## WHAT YOU SHOULD DO
Would you repeat the data below exactly, taking out the images?

═══

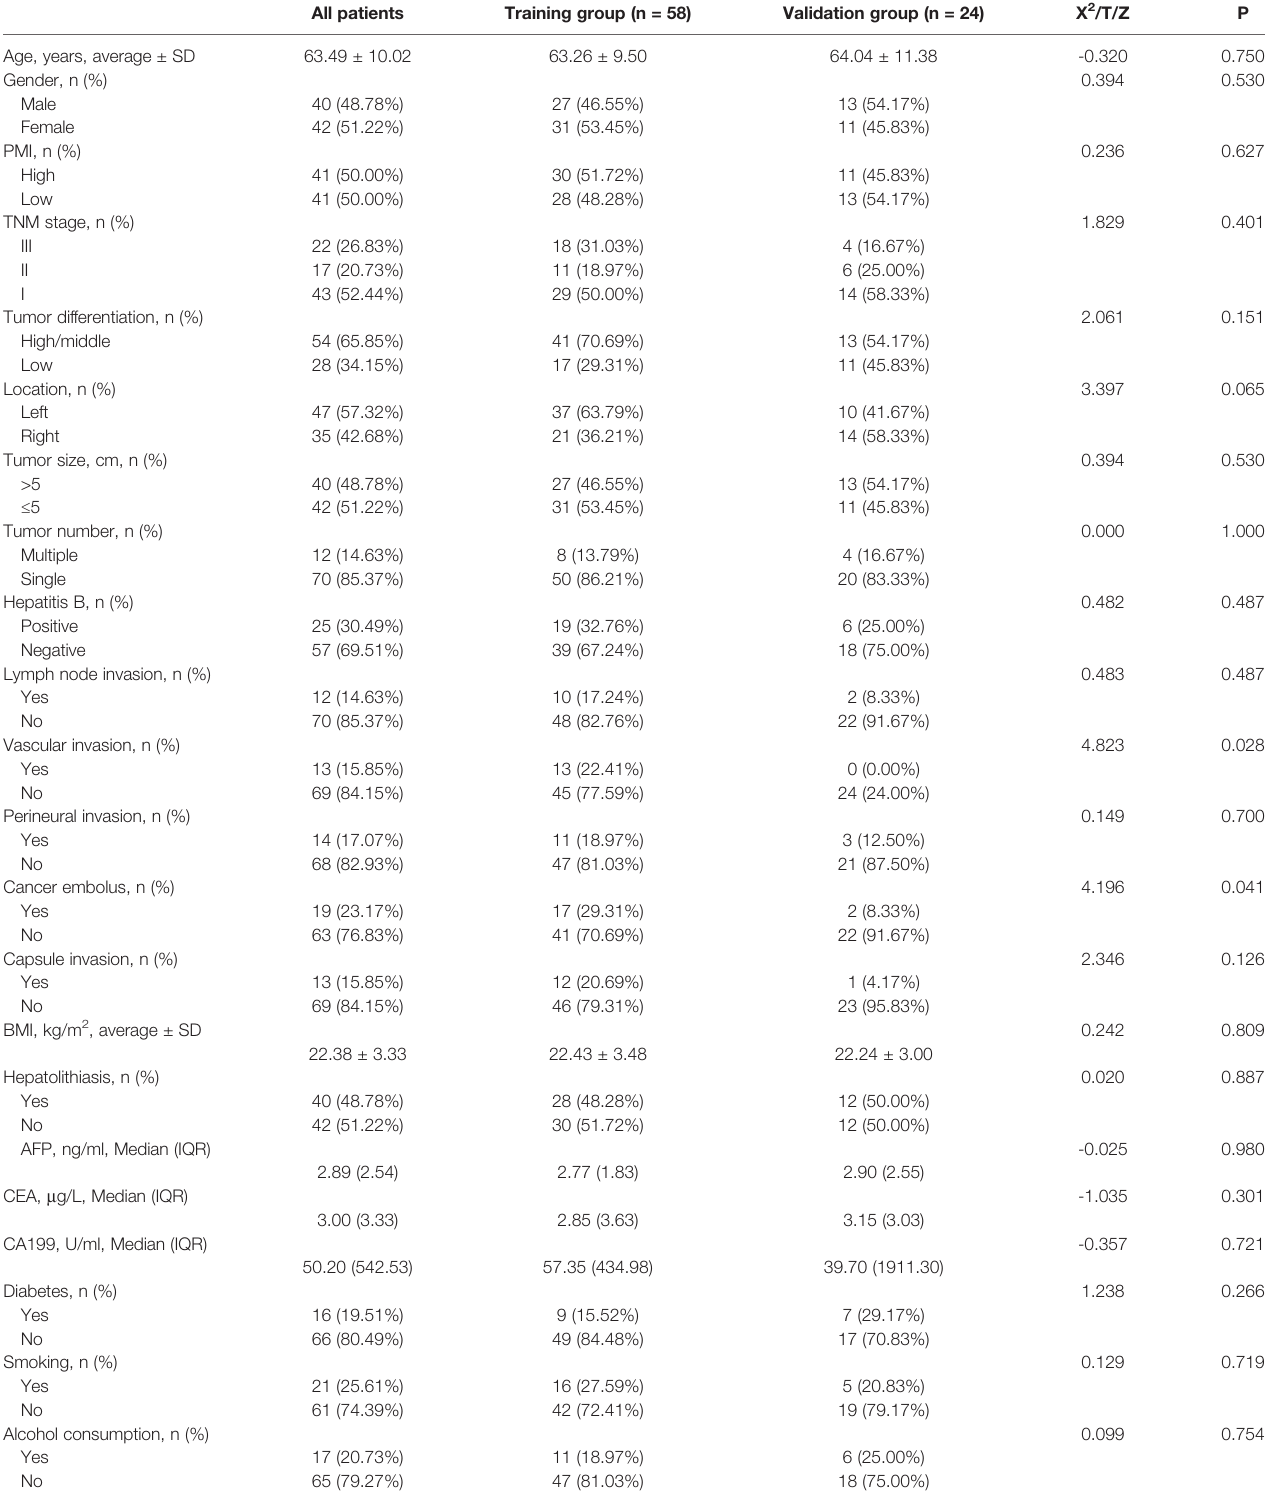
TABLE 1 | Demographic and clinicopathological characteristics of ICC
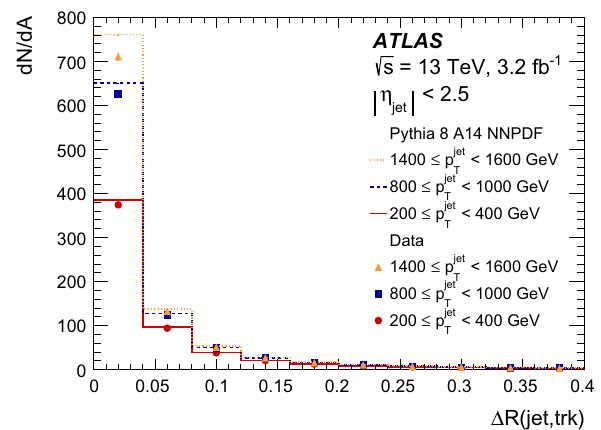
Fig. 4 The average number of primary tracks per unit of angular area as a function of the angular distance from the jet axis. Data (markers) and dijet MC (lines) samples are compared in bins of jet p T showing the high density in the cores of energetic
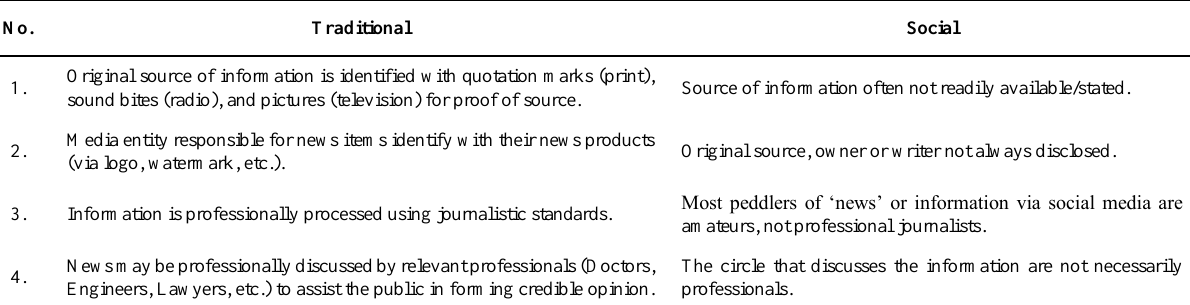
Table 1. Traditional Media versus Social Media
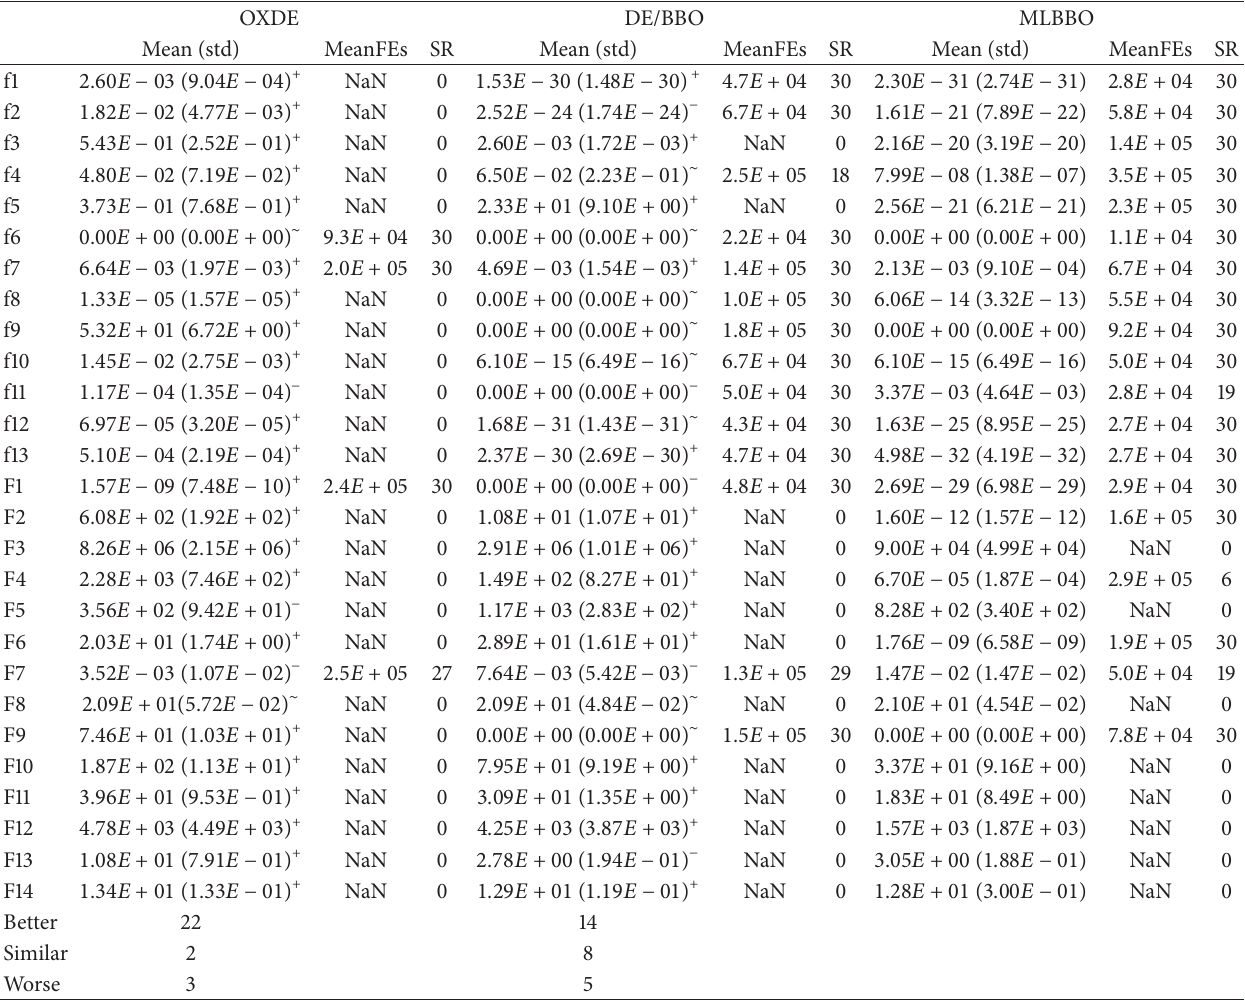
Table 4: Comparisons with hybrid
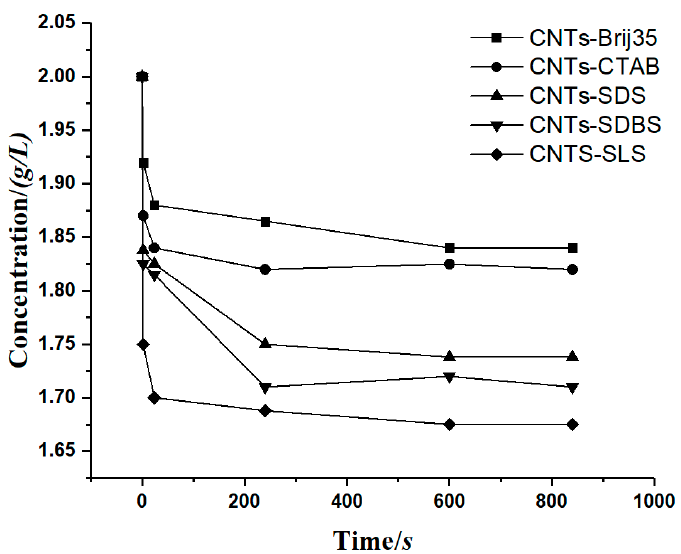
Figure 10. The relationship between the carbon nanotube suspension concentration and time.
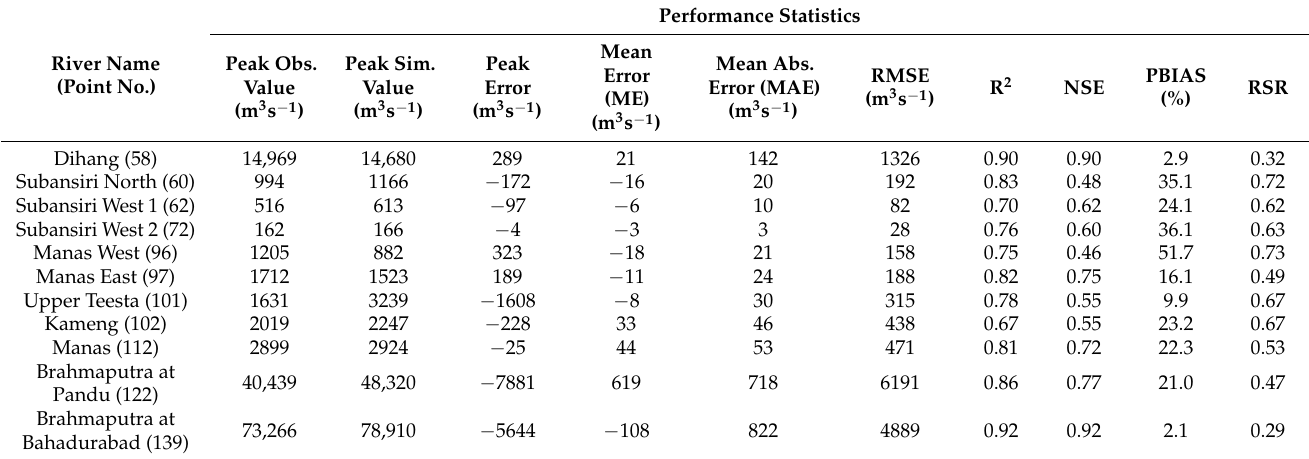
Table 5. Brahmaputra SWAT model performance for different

═══

## TASK RESPONSE
TABLE 1 | Demographic and clinicopathological characteristics of ICC
Fig. 4 The average number of primary tracks per unit of angular area as a function of the angular distance from the jet axis. Data (markers) and dijet MC (lines) samples are compared in bins of jet p T showing the high density in the cores of energetic
Table 1. Traditional Media versus Social Media
Table 4: Comparisons with hybrid
Figure 10. The relationship between the carbon nanotube suspension concentration and time.
Table 5. Brahmaputra SWAT model performance for different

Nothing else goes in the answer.